The lesson Jay Greene draws from this, though, is not that SEED is failing. Greene argues that test scores may not be a proper measure of a school's effects, and this would hold true whether the scores looked good or looked bad. Either way, he sees it as shamanism, a kind of hocus pocus.
"We have built an entire system around a model that has not been validated," he says. "Instead, we should trust parents to make choices. They have better instincts than all these instruments for bureaucratic control."
Worth pursuing
There is a clear tone of reluctance in the MRDC about drawing strong conclusions on its SEED research. No one wants to torpedo a bold and promising program that has a plan to tackle the achievement gap.
SEED's Christina Brown seizes on Jay Greene's skepticism about short-term outcomes. "We actually don't think that this was a long-term study. The standard we hold ourselves to is college graduation," Brown said.
She points out that 94 percent of their graduates enroll in college within 18 months of leaving high school, and that three times as many SEED graduates complete college as their peers.
Brown and Unterman also noted multiple areas where SEED improved during the MRDC study, including home visits to help secure more parental engagement.
SEED has also begun an intensive reading and writing program.
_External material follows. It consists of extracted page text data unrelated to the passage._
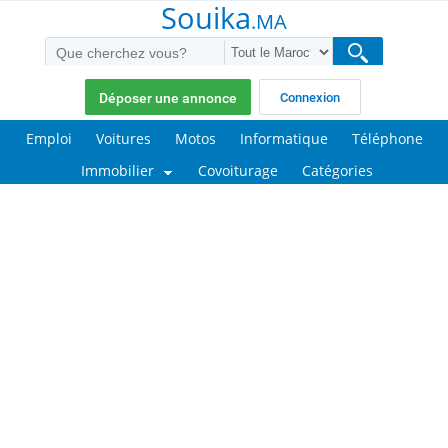
Souika
.MA
Déposer une annonce
Connexion
Emploi
Voitures
Motos
Informatique
Téléphone
Immobilier
Covoiturage
Catégories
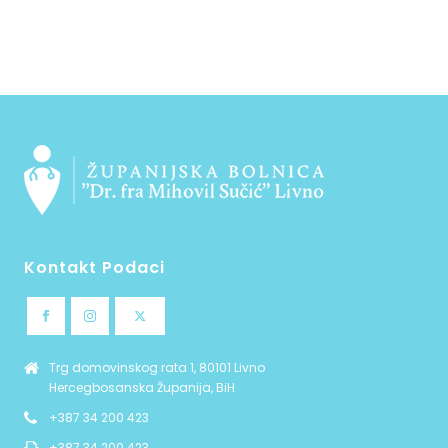
Kontakt Podaci
Trg domovinskog rata 1, 80101 Livno
Hercegbosanska Županija, BiH
+387 34 200 423
+387 34 200 423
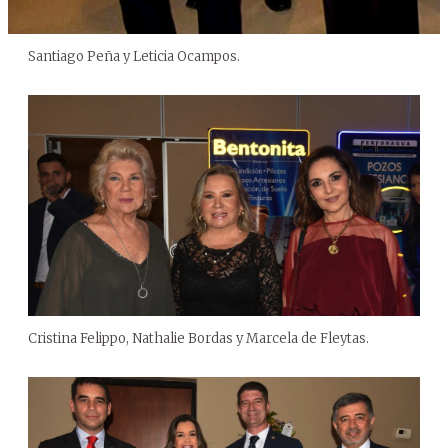
Santiago Peña y Leticia Ocampos.
Cristina Felippo, Nathalie Bordas y Marcela de Fleytas.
In the first year of the program in the Miami SEED school, students jumped an average of two grade levels in reading, Brown said.
For his part, West thinks the SEED experiment is worth continuing, emphasizing that we don't really know how to look for some of the key hard-to-test factors.
"I would be reluctant to consider SEED a failure," said Harvard's Martin West. "They may not be helping more students graduate, but it may be that those who do graduate are better prepared. When a school dramatically changes the high school experience, just looking at test scores or graduation rates may not tell you everything that is happening."